Innenminister verzichten auf neue Anti-Gewalt-Maßnahmen in Fußballstadien trotz Pyro-Chaos

Bericht: IMK verschiebt Entscheidung zu Pyrotechnik in Stadien

Innenminister verzichten auf neue Anti-Gewalt-Maßnahmen in Fußballstadien trotz Pyro-Chaos

Innenministerkonferenz verzichtet auf neue Maßnahmen gegen Gewalt in Fußballstadien

Die Innenministerkonferenz (IMK) hat sich gegen die Einführung neuer Maßnahmen zur Bekämpfung von Gewalt in Fußballstadien entschieden. Ein vertraulicher Bericht stuft Pyrotechnik als eine der größten Sicherheitsgefahren im Sport ein. Die Entscheidung fällt trotz jüngster Vorfälle beim DFB-Pokalfinale im Mai.

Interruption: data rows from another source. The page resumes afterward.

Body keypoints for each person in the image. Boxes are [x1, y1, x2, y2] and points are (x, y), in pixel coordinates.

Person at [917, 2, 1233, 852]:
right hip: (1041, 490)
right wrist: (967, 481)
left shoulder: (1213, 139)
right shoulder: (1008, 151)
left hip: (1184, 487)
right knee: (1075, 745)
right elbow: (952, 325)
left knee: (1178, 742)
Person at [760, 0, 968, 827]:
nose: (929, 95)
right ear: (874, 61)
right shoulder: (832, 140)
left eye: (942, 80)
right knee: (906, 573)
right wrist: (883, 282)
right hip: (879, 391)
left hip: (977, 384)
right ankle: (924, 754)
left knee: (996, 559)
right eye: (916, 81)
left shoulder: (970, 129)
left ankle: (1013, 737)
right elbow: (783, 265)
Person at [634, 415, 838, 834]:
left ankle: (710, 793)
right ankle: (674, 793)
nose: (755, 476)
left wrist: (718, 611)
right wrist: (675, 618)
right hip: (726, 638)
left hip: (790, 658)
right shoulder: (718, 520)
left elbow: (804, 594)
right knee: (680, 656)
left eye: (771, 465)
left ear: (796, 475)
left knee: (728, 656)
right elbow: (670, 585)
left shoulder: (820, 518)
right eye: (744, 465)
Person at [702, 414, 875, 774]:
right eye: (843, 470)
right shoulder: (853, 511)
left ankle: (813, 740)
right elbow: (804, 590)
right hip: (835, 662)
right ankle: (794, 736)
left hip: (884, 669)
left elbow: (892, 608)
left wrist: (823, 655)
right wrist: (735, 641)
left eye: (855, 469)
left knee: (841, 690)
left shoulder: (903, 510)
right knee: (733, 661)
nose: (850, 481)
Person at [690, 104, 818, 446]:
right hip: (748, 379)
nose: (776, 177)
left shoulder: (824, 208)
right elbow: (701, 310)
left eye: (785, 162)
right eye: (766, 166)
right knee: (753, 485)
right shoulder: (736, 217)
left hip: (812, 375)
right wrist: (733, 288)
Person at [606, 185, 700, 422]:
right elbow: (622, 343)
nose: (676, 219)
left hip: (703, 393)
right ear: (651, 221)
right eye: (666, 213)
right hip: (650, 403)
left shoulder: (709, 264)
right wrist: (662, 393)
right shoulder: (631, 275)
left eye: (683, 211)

Nordrhein-Westfalens Innenminister Herbert Reul (CDU) kritisierte die zögerliche Vorgehensweise bei der Bekämpfung fußballbezogener Gewalt. Er bezeichnete die aktuellen Maßnahmen als unzureichend und fragte, warum der Schiedsrichter das DFB-Pokalfinale trotz Pyrotechnik-Einsatz nicht abgebrochen habe. Reul forderte zudem schärfere Kontrollen der Vereine, darunter Durchsuchungen in Ultra-Fanblöcken und eine verstärkte Videoüberwachung, um das Werfen von Gegenständen zu unterbinden.

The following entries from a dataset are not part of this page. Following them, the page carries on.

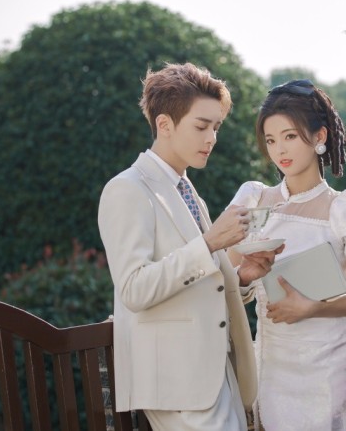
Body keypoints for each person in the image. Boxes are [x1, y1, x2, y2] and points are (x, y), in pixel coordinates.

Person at [97, 62, 283, 431]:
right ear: (164, 124)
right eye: (201, 126)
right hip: (178, 383)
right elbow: (134, 288)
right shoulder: (127, 189)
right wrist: (210, 242)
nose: (212, 138)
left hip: (216, 375)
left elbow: (201, 283)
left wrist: (242, 277)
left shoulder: (187, 192)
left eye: (216, 127)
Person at [227, 79, 346, 430]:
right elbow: (222, 285)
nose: (279, 150)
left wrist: (315, 307)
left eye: (290, 136)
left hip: (339, 369)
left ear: (319, 136)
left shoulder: (345, 208)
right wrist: (243, 278)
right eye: (271, 140)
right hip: (276, 372)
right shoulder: (253, 200)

Die IMK-Arbeitsgruppe „Fußball ohne Gewalt“ diskutiert zwar Sanktionen bei Verstößen, schlägt aber keine verschärfte Durchsetzung des Pyrotechnik-Verbots vor. Bisherige Geldstrafen zeigten kaum Wirkung, und Tests mit Erkennungstechnologie brachten enttäuschende Ergebnisse. Die Vereine halten flächendeckende Kontrollen für undurchführbar.

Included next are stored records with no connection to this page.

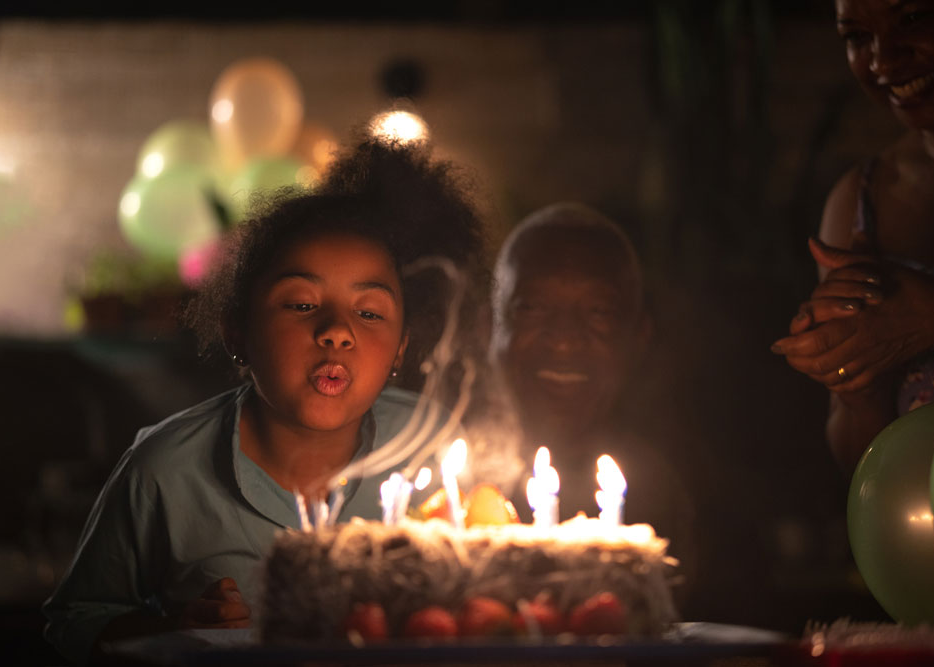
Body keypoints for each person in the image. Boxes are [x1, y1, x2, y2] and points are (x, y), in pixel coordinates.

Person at [42, 138, 486, 665]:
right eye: (301, 303)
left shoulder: (433, 447)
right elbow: (69, 624)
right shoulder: (165, 470)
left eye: (369, 313)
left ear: (401, 349)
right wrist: (172, 627)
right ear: (238, 332)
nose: (337, 332)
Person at [771, 0, 934, 475]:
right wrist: (859, 388)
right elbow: (860, 465)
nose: (883, 60)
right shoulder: (857, 203)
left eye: (912, 18)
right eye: (857, 37)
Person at [485, 201, 700, 608]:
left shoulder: (671, 502)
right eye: (532, 307)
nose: (564, 339)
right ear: (489, 327)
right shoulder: (440, 490)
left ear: (639, 337)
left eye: (599, 312)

Trotz der Vorfälle im Mai bestätigte die IMK, vorerst auf zusätzliche Maßnahmen zu verzichten. Das Thema Pyrotechnik soll stattdessen auf der Herbstkonferenz erneut beraten werden. Kurzfristige Verschärfungen der Stadion-Sicherheit sind nicht geplant. Die Debatte über den Umgang mit Pyrotechnik wird im Laufe des Jahres fortgesetzt. Vereine und Behörden bleiben uneins, wie bestehende Regeln wirksam durchgesetzt werden können.